TEXT ZUR PRÜFUNG:
┏━━

Schröder kritisierte, dass die Kassen der Preisgestaltung der Hersteller „machtlos“
gegenüberstehen. Daher brauche es Regulierungsinstrumente. Die Forderung, dass die
ausgehandelten Preise rückwirkend gelten, sei dabei nur ein „Tropfen auf den heißen Stein“: Für
die 56 Wirkstoffe, für die Erstattungsbeträge ausgehandelt wurden, hätten damit lediglich rund
220 Millionen Euro eingespart werden können – allein für Sovaldi hätten die Kassen aber bereits
1,5 Milliarden Euro ausgegeben. Für die Hochpreiser sieht er allerdings keine Lösung.
Nonnemacher betonte, dass es durchaus einen Ausgleich für die Pharmaindustrie geben müsse.
Diese sei immerhin ein wichtiger Arbeitgeber und solle nicht zum Nulltarif tätig sein, aber eine
freie Preisfestsetzung ist aus ihrer Sicht auch problematisch. Sie fordert daher Transparenz über
Forschungs- und Entwicklungskosten sowie zu den Gewinnerwartungen der Industrie. Auf dieser
Basis könnten faire Preise ausgehandelt werden, meint auch Schröder.
Dem stimmte Ludwig zu. „Für echte Innovationen sollten vernünftige Preise gezahlt werden“,
betonte er. Allerdings gibt es aus seiner Sicht zwei Unbekannte: den Nutzen zum Zeitpunkt der
Zulassung und die Forschungs- und Entwicklungskosten. Er kritisiert, dass die Unternehmen nur
13 bis 14 Prozent dafür aufwenden, aber 30 Prozent für das Marketing.
Ludwig betont, dass man sich zunächst über die Evidenz klar werden müsse, um die Ressourcen
gerecht zu verteilen. „Es ist ein Skandal, dass wir nicht in der Lage sind, Krebspatienten
vernünftig mit Gesprächen zu betreuen“, sagte er. Stattdessen werde in den letzten Monaten der
Krebstherapie so viel Geld verpulvert wie kaum woanders. „Wir brauchen eine gute
palliativmedizinische Versorgung“, forderte Ludwig.

┗━━

GESPEICHERTE DATEN:
┏━━

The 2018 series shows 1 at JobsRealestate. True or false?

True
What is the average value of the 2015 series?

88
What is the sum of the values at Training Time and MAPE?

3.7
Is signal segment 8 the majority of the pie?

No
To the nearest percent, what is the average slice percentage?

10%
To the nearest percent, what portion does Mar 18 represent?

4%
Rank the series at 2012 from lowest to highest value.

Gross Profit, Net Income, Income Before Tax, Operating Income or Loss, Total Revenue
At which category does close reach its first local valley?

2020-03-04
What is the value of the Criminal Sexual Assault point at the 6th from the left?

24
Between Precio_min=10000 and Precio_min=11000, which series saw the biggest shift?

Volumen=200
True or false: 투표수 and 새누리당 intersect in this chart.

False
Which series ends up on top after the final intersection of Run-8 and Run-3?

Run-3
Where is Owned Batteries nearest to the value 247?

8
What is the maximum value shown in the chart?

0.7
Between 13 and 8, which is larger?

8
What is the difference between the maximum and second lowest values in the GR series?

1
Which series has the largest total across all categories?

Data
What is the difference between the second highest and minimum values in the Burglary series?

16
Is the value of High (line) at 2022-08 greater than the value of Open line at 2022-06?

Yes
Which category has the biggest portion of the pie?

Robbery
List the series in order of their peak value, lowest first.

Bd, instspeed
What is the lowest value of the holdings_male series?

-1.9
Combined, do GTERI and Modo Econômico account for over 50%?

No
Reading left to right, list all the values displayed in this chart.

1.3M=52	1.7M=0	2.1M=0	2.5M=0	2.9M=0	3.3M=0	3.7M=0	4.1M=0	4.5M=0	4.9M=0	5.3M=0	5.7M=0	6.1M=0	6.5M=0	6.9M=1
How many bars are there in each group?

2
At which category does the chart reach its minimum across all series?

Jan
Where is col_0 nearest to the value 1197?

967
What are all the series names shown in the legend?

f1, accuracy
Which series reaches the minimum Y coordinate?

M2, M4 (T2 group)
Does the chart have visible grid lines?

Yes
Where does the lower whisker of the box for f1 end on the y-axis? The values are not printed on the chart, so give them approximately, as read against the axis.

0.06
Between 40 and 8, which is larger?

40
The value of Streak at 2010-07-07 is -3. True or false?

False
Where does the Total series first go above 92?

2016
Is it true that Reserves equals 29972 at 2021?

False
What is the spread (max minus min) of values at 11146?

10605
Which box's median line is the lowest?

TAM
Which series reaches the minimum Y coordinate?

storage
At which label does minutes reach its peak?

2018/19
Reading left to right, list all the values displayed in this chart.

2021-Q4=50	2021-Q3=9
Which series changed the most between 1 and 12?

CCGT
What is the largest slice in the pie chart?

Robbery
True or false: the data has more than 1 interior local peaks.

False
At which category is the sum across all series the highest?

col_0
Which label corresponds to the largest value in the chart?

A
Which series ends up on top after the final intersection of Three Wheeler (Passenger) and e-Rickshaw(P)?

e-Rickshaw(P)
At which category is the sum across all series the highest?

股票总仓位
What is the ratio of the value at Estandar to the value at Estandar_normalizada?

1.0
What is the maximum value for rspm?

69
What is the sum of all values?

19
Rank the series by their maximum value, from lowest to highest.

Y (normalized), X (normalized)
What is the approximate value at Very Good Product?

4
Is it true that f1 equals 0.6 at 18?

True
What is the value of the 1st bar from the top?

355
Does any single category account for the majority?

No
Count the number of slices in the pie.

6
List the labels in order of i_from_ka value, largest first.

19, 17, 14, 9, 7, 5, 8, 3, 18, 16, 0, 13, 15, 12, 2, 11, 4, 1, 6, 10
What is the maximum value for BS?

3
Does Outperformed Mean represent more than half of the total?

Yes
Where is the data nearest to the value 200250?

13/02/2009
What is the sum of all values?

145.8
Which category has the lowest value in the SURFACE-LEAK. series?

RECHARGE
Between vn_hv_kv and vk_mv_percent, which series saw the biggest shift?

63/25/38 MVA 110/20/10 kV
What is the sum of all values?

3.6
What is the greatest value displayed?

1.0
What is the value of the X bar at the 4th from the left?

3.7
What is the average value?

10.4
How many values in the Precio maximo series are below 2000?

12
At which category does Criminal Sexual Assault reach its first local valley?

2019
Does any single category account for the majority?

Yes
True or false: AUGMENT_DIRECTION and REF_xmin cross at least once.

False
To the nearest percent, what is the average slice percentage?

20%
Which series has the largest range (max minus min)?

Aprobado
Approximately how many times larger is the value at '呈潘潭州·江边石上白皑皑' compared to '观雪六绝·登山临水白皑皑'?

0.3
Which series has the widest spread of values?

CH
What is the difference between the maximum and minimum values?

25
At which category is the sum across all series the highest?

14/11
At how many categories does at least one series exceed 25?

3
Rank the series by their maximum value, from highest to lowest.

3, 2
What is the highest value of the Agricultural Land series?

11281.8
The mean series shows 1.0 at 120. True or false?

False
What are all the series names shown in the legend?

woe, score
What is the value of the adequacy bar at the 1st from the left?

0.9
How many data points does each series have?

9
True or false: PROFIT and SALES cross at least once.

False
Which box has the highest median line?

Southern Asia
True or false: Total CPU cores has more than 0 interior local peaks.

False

┗━━

Übersetze bitte den Satz „„Wir brauchen eine gute palliativmedizinische Versorgung“, forderte Ludwig.“ aus dem Text über Arzneimittelpreise ins Englische. Die Zeilen spielen hierfür keine Rolle.

SCHRIFTLICHE ANTWORT: "We need good palliative care," Ludwig demanded.